Pandas df.describe() - how do I extract values into Dataframe?

10,438

Solution 1

Please try something like this:

df.describe(include='all').loc['mean']

Solution 2

You were close. You don't need any include tag. Just rewrite your second approach correctly: df.describe()['mean']

For example:

import pandas as pd

s = pd.Series([1, 2, 3, 4, 5])
s.describe()['mean']
# 3.0

If you want both mean and std, just write df.describe()[['mean', 'std']]. For example,

s.describe()[['mean', 'std']]
# mean    3.000000
# std     1.581139
# dtype: float64

Solution 3

If you further want to extract specific column data then try:

df.describe()['FeatureName']['mean']

Replace mean with any other statistic you want to extract

Share:
10,438
Vaslo
Author by

Vaslo

A finance guy trying to learn coding

Updated on June 24, 2022

Comments

  • Vaslo
    Vaslo almost 2 years

    I am trying to do a naive Bayes and after loading some data into a dataframe in Pandas, the describe function captures the data I want. I'd like to capture the mean and std from each column of the table but am unsure on how to do that. I've tried things like:

    df.describe([mean])
    df.describe(['mean'])
    df.describe().mean
    

    None are working. I was able to do something similar in R with summary but don't know how to do in Python. Can someone lend some advice?

  • Vaslo
    Vaslo over 5 years
    Works like a charm. Looks like I can capture it as a variable as well. What if you want two items like mean and std?
  • Vaslo
    Vaslo over 5 years
    I'm getting an error that says: KeyError: "['mean' 'std'] not in index". Any idea why that would occur?
  • Sheldore
    Sheldore over 5 years
    @Vaslo: You missed a comma between 'mean' and 'std'. Try again with a comma
  • Sheldore
    Sheldore over 5 years
    If still the problem persists, please include some dataframe in your question
  • Vaslo
    Vaslo over 5 years
    I think the issue is that I am trying to use on a 2D frame.
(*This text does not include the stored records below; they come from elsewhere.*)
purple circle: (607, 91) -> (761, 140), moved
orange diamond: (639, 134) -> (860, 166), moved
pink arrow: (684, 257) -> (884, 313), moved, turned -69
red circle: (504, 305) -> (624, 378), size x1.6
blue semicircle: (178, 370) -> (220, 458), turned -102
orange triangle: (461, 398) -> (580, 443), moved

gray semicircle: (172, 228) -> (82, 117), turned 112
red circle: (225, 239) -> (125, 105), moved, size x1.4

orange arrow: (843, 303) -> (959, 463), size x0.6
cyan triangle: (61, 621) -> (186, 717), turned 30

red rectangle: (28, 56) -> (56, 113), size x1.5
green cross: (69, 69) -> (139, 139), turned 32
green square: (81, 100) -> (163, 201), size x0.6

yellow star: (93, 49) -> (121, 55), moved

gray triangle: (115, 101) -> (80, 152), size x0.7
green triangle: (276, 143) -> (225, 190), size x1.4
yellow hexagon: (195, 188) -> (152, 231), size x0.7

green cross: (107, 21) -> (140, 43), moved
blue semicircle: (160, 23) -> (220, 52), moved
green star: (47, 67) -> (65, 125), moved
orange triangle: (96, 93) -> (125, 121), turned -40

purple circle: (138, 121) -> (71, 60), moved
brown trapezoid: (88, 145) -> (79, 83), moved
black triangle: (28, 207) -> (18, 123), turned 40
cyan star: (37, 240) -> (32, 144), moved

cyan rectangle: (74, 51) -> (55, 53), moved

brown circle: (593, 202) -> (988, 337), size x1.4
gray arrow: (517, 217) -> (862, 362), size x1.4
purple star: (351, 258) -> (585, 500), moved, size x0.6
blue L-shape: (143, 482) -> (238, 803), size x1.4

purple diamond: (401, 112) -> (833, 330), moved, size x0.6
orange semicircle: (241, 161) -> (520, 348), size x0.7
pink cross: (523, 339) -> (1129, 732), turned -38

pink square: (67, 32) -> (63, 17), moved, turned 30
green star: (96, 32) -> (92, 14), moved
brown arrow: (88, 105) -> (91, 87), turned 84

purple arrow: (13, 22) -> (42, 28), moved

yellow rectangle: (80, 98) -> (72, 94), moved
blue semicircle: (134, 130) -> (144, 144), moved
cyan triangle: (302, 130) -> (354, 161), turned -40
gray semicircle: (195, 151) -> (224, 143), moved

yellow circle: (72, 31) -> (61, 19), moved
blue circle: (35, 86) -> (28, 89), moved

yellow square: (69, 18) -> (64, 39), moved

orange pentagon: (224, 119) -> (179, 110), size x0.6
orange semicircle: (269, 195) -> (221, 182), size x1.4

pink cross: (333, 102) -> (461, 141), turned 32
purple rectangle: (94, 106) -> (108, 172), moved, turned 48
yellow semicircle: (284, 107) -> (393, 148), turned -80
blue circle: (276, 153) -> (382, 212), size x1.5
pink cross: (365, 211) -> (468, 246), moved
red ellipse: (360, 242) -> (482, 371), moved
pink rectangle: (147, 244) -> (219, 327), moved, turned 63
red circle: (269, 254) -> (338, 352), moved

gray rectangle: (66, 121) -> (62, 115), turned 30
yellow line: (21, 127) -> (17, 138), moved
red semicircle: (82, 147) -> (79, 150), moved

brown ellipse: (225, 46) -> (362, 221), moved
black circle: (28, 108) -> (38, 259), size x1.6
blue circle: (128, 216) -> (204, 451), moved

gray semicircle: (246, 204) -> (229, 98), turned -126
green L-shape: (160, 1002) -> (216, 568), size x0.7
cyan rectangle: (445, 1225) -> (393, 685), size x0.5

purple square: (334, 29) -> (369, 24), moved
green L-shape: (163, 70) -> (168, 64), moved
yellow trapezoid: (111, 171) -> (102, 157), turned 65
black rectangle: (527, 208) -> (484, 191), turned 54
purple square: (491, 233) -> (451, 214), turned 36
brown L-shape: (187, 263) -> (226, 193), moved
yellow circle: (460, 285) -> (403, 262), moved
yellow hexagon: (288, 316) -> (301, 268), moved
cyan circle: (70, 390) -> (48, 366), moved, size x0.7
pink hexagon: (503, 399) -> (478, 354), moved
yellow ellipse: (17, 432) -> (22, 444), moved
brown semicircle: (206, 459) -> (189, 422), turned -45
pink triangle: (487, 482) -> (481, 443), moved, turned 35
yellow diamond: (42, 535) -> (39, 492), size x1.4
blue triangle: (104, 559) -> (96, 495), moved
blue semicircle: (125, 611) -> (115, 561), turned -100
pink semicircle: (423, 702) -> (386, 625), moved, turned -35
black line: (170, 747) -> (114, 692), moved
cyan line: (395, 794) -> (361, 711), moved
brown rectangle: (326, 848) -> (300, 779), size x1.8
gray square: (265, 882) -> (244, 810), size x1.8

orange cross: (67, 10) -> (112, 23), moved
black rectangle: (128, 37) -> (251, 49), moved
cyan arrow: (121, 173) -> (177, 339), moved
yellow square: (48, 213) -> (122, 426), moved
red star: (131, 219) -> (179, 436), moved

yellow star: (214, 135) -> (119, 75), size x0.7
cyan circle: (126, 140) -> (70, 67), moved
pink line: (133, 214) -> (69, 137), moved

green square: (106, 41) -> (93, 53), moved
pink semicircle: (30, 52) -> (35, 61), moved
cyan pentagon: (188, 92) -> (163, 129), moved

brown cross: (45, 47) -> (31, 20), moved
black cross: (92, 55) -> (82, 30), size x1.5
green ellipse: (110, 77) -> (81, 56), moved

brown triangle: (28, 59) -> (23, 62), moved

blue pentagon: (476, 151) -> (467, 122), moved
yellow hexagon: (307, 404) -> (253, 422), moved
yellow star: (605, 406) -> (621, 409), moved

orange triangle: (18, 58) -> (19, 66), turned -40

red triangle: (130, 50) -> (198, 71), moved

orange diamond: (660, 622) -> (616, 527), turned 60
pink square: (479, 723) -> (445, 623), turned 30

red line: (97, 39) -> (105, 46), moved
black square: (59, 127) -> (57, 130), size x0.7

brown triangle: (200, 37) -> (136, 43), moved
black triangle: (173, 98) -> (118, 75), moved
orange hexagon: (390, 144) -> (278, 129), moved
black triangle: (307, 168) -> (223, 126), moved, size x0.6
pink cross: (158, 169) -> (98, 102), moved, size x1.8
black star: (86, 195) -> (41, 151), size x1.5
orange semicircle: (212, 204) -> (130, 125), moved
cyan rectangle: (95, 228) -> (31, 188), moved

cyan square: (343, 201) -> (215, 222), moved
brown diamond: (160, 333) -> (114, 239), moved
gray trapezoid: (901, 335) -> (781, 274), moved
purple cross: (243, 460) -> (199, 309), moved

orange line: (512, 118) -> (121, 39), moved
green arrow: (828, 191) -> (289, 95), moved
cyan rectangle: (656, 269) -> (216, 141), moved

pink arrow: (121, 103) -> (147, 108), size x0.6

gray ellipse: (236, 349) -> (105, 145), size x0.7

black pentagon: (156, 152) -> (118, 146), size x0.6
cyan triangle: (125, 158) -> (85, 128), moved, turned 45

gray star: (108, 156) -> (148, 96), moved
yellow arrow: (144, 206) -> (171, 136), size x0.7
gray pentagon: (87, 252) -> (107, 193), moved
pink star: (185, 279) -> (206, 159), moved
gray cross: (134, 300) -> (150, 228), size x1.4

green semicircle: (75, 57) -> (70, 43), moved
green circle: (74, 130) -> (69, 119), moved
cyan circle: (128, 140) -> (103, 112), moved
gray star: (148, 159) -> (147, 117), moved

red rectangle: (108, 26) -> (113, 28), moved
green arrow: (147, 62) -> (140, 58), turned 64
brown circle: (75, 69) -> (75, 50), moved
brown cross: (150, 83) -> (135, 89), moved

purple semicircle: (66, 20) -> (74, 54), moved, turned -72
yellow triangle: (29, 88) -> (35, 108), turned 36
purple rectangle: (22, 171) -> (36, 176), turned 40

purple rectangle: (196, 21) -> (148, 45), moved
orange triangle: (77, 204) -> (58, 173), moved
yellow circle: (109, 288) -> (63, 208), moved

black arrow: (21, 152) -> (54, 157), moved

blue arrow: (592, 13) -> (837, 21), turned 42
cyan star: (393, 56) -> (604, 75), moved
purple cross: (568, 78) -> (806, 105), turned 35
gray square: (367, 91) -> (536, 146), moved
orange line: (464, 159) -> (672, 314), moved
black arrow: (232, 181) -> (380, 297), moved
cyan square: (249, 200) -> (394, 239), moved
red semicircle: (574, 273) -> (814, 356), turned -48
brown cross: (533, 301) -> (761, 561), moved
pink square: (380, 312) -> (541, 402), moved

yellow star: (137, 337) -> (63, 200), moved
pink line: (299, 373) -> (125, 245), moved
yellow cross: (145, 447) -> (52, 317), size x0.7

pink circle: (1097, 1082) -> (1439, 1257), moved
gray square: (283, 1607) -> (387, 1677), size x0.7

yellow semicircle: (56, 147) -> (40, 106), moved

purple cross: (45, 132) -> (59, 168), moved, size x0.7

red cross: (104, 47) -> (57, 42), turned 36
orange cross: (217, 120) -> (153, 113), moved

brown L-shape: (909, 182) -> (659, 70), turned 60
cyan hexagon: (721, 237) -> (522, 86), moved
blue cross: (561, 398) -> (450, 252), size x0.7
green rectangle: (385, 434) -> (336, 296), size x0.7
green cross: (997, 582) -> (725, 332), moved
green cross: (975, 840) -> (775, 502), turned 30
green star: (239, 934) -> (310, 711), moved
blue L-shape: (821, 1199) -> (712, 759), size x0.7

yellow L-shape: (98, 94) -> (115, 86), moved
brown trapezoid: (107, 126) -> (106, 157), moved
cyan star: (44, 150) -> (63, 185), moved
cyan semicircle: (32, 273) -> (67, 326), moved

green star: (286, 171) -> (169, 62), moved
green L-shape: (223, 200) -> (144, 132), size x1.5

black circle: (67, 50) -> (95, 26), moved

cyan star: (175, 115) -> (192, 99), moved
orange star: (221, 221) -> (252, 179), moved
When I use your example it works fine but when I try to do it exactly cut and paste as you explain it is giving me an error.
  • Sheldore
    Sheldore over 5 years
    @Vaslo: Can you try df_1 = pd.Series(df.values.ravel()) and then try df_1.describe()[['mean', 'std']]?
  • Vaslo
    Vaslo over 5 years
    When i use the example you posted it works and gives me a single mean and single std. Mine should have a column of means and stds (one for each column)
  • milos.ai
    milos.ai over 5 years
    df.describe(include='all').loc[['mean','std']]
  • Sheldore
    Sheldore over 5 years
    Try what I wrote in my comment before uploading the dataframe and see if it works
  • Vaslo
    Vaslo over 5 years
    I tried the df_1 = pd.Series(df.values.ravel()) and it works, but returns just a single std and mean, so maybe that is my issue? I have a 767x9 dataframe that I am trying to extract 9 means from.
  • Sheldore
    Sheldore over 5 years
    Ok, so it's more complicated then I thought. You can then accept the other solution above if it works for you
  • Vaslo
    Vaslo over 5 years
    Many thanks - the solution below by @milos.ai gives me a subset of the describe dataframe. For future reference, how do I upload a frame, or do I just type it into the space?
  • Sheldore
    Sheldore over 5 years
    You can copy paste the frame after printing it using df.head() for example. People can then simply copy your dataframe and then use pd.read_clipboard() to create a dataframe out of it. To get more idea, just click on the pandas or dataframe tag below your question and then see how other question have done it.
  • Sundeep
    Sundeep over 4 years
    I had to use python 2.7 to use some other libraries at work and I had to use include='all' to get it working.